>>>>>
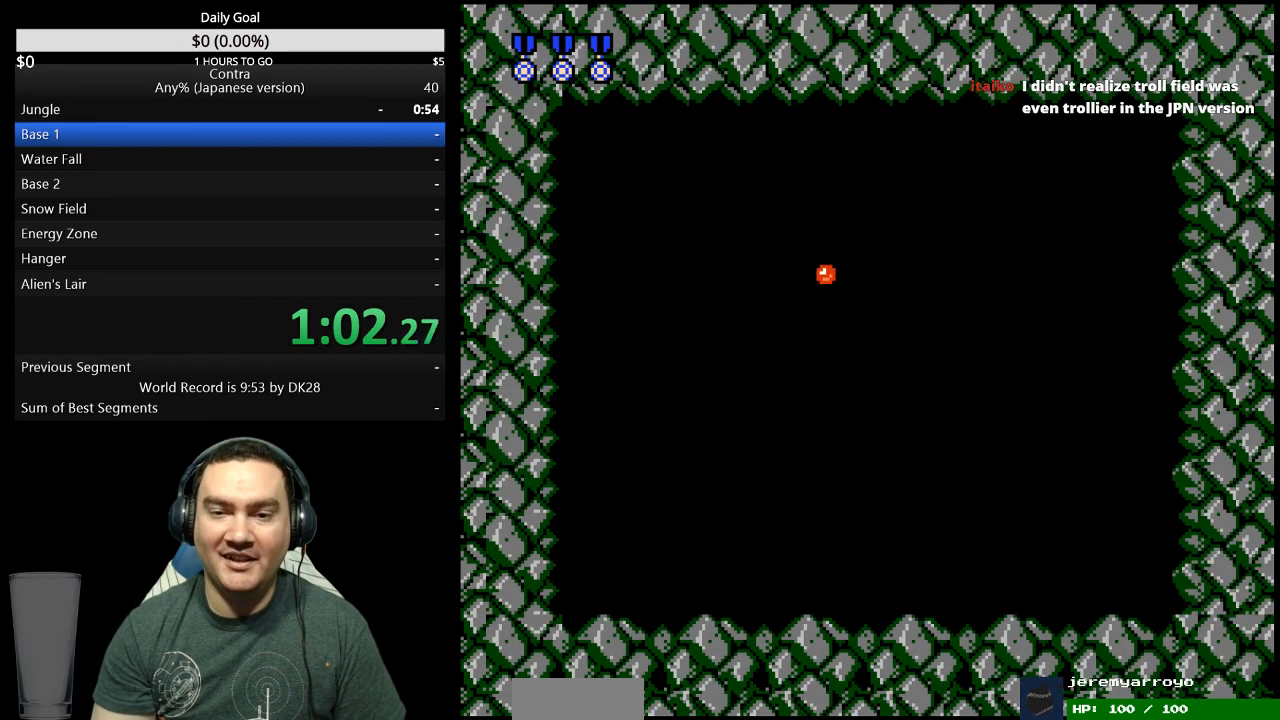
{"buttons": ["B", "DPAD_RIGHT"], "events": [[67, "B", "down"], [133, "B", "up"], [300, "B", "down"], [367, "B", "up"], [433, "B", "down"]]}
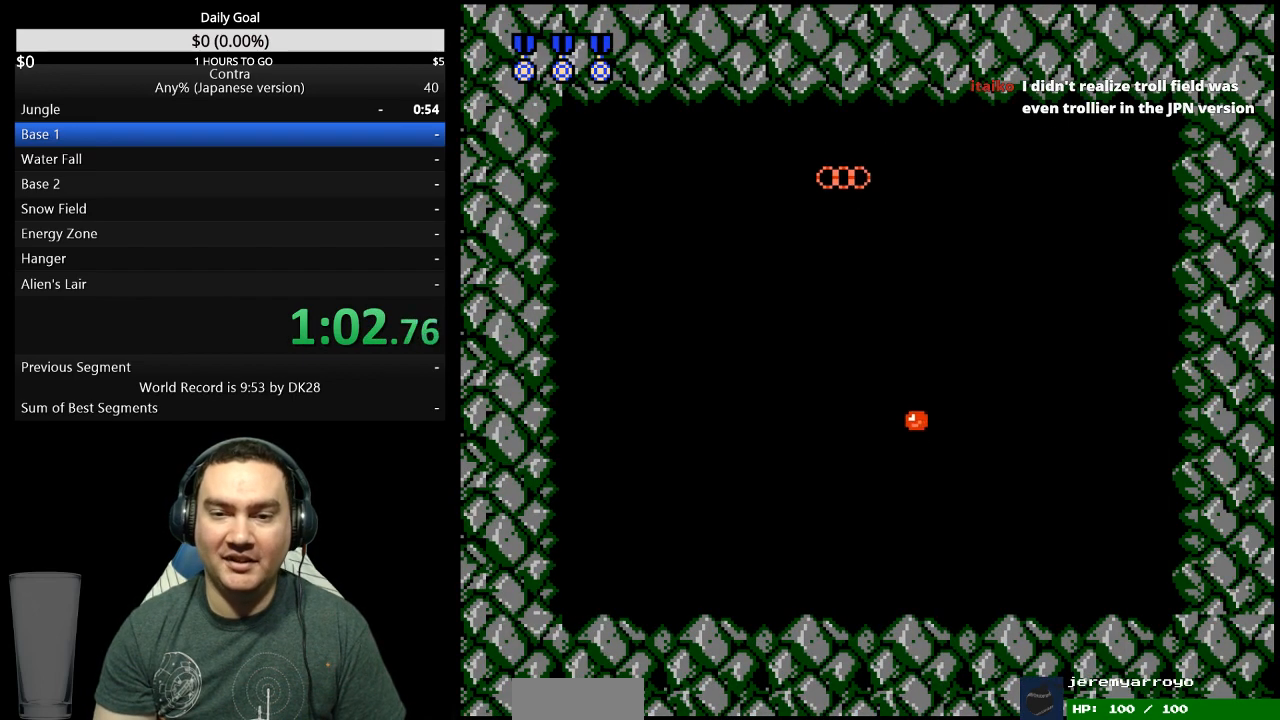
{"buttons": [], "events": [[100, "B", "up"], [400, "B", "down"], [467, "B", "up"], [500, "DPAD_RIGHT", "up"]]}
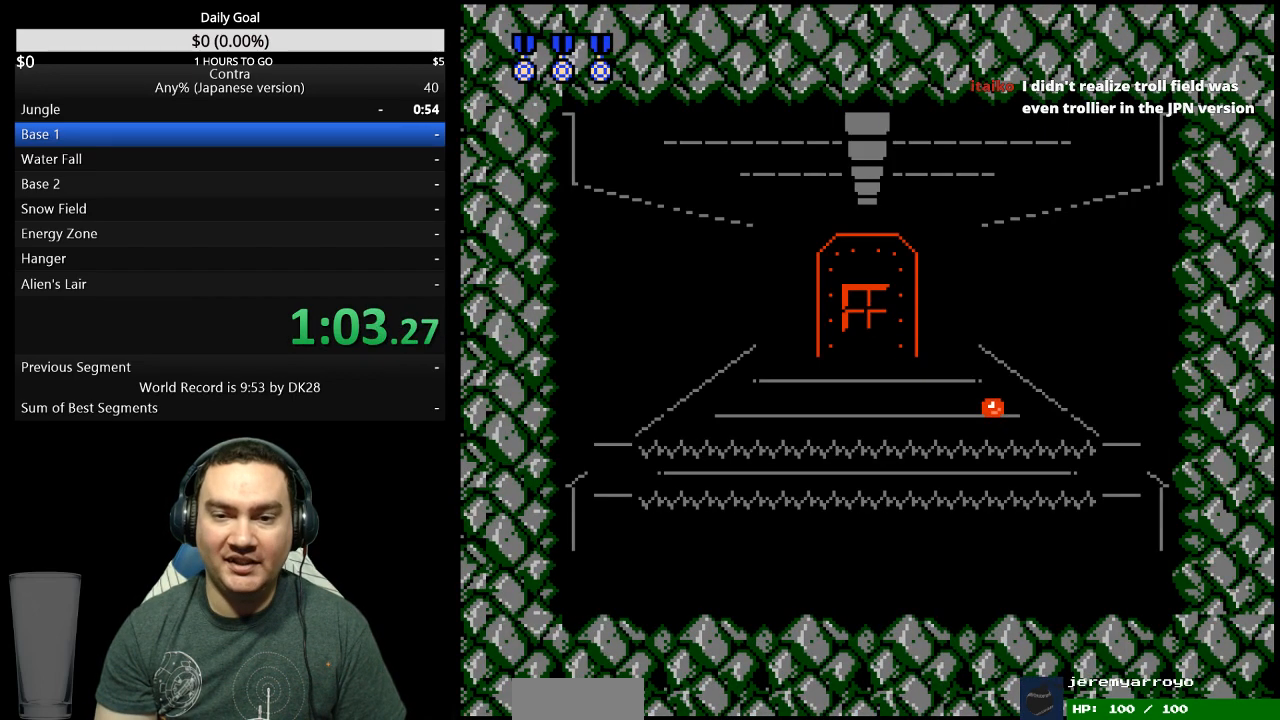
{"buttons": ["B", "DPAD_RIGHT"], "events": [[33, "B", "down"], [67, "DPAD_LEFT", "down"], [200, "B", "up"], [367, "B", "down"], [367, "DPAD_LEFT", "up"], [433, "B", "up"], [500, "B", "down"], [500, "DPAD_RIGHT", "down"]]}
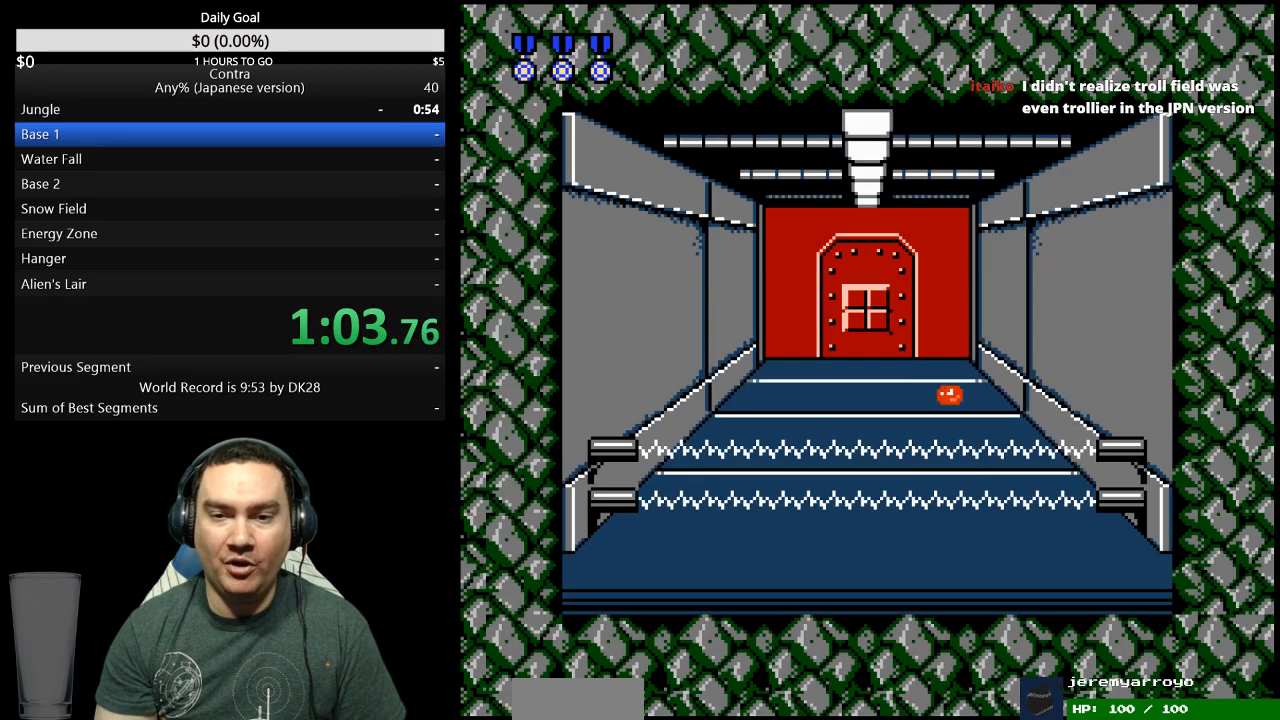
{"buttons": ["B"], "events": [[67, "B", "up"], [133, "B", "down"], [133, "DPAD_RIGHT", "up"], [200, "B", "up"], [400, "DPAD_RIGHT", "down"], [500, "B", "down"], [500, "DPAD_RIGHT", "up"]]}
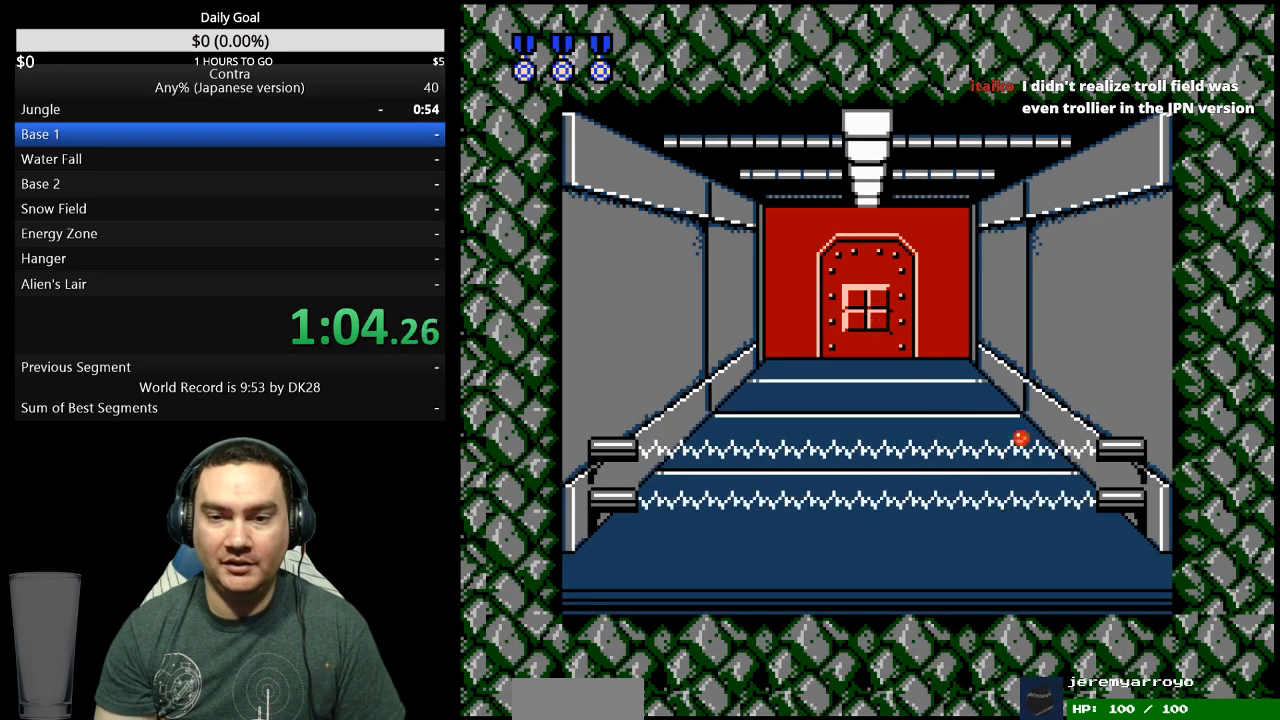
{"buttons": ["DPAD_LEFT"], "events": [[67, "B", "up"], [100, "DPAD_LEFT", "down"], [133, "B", "down"], [200, "B", "up"], [233, "DPAD_LEFT", "up"], [367, "B", "down"], [367, "DPAD_LEFT", "down"], [467, "B", "up"]]}
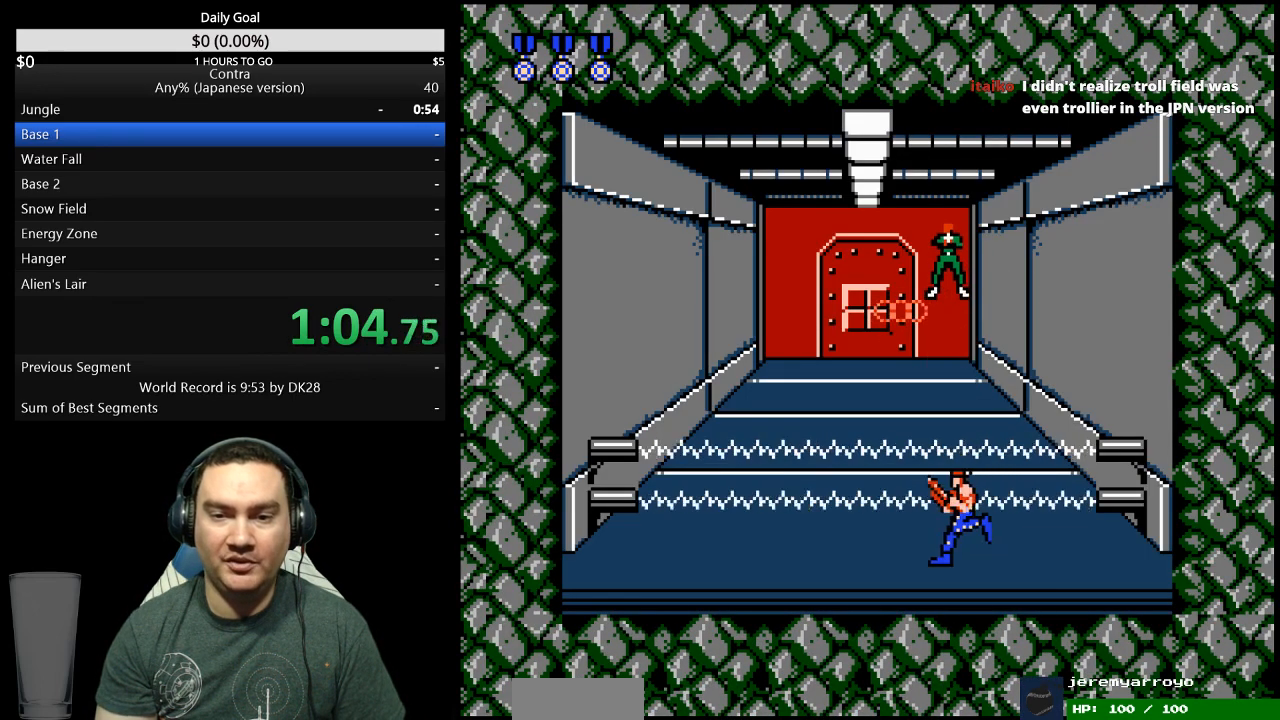
{"buttons": [], "events": [[33, "B", "down"], [100, "B", "up"], [167, "B", "down"], [233, "B", "up"], [300, "B", "down"], [367, "B", "up"], [433, "B", "down"], [500, "B", "up"], [500, "DPAD_LEFT", "up"]]}
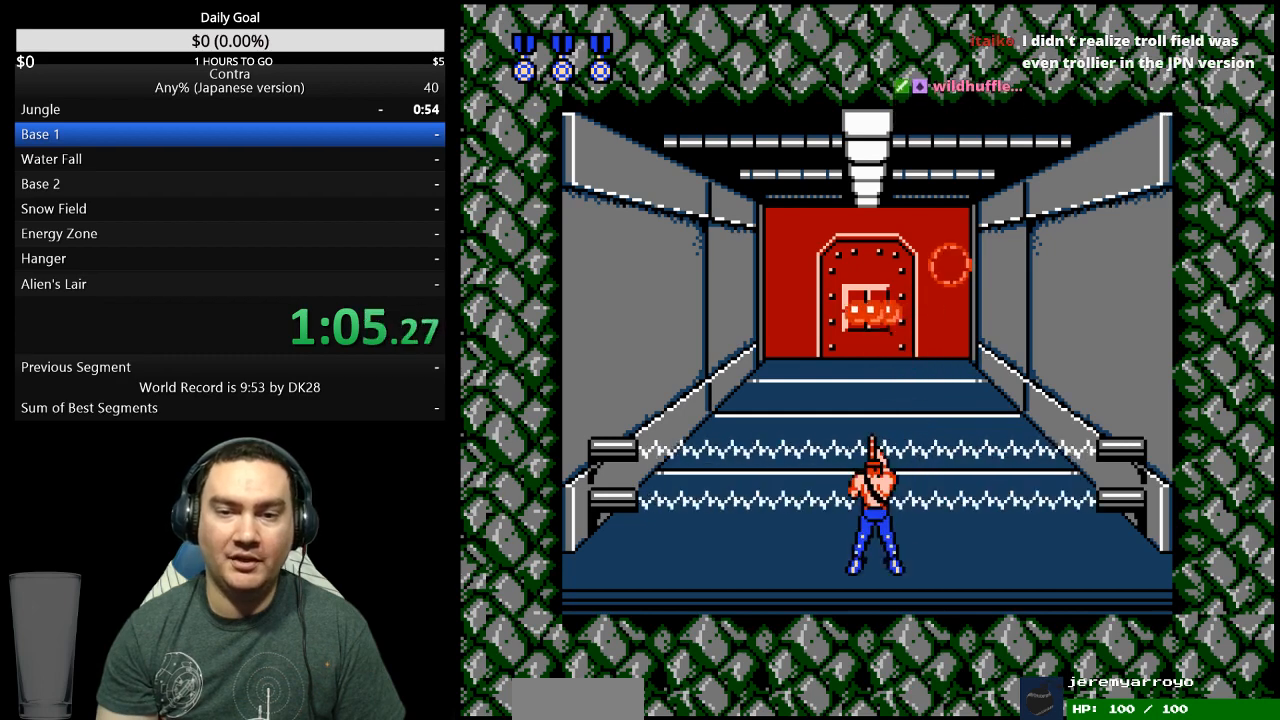
{"buttons": ["B"], "events": [[67, "B", "down"], [133, "B", "up"], [200, "B", "down"], [267, "B", "up"], [333, "B", "down"], [400, "B", "up"], [467, "B", "down"]]}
<<<<<
- **What is expected**: Print every line of the material above exactly as it reads, skipping the pictures.

- **The answer**:
{"buttons": ["B", "DPAD_RIGHT"], "events": [[67, "B", "down"], [133, "B", "up"], [300, "B", "down"], [367, "B", "up"], [433, "B", "down"]]}
{"buttons": [], "events": [[100, "B", "up"], [400, "B", "down"], [467, "B", "up"], [500, "DPAD_RIGHT", "up"]]}
{"buttons": ["B", "DPAD_RIGHT"], "events": [[33, "B", "down"], [67, "DPAD_LEFT", "down"], [200, "B", "up"], [367, "B", "down"], [367, "DPAD_LEFT", "up"], [433, "B", "up"], [500, "B", "down"], [500, "DPAD_RIGHT", "down"]]}
{"buttons": ["B"], "events": [[67, "B", "up"], [133, "B", "down"], [133, "DPAD_RIGHT", "up"], [200, "B", "up"], [400, "DPAD_RIGHT", "down"], [500, "B", "down"], [500, "DPAD_RIGHT", "up"]]}
{"buttons": ["DPAD_LEFT"], "events": [[67, "B", "up"], [100, "DPAD_LEFT", "down"], [133, "B", "down"], [200, "B", "up"], [233, "DPAD_LEFT", "up"], [367, "B", "down"], [367, "DPAD_LEFT", "down"], [467, "B", "up"]]}
{"buttons": [], "events": [[33, "B", "down"], [100, "B", "up"], [167, "B", "down"], [233, "B", "up"], [300, "B", "down"], [367, "B", "up"], [433, "B", "down"], [500, "B", "up"], [500, "DPAD_LEFT", "up"]]}
{"buttons": ["B"], "events": [[67, "B", "down"], [133, "B", "up"], [200, "B", "down"], [267, "B", "up"], [333, "B", "down"], [400, "B", "up"], [467, "B", "down"]]}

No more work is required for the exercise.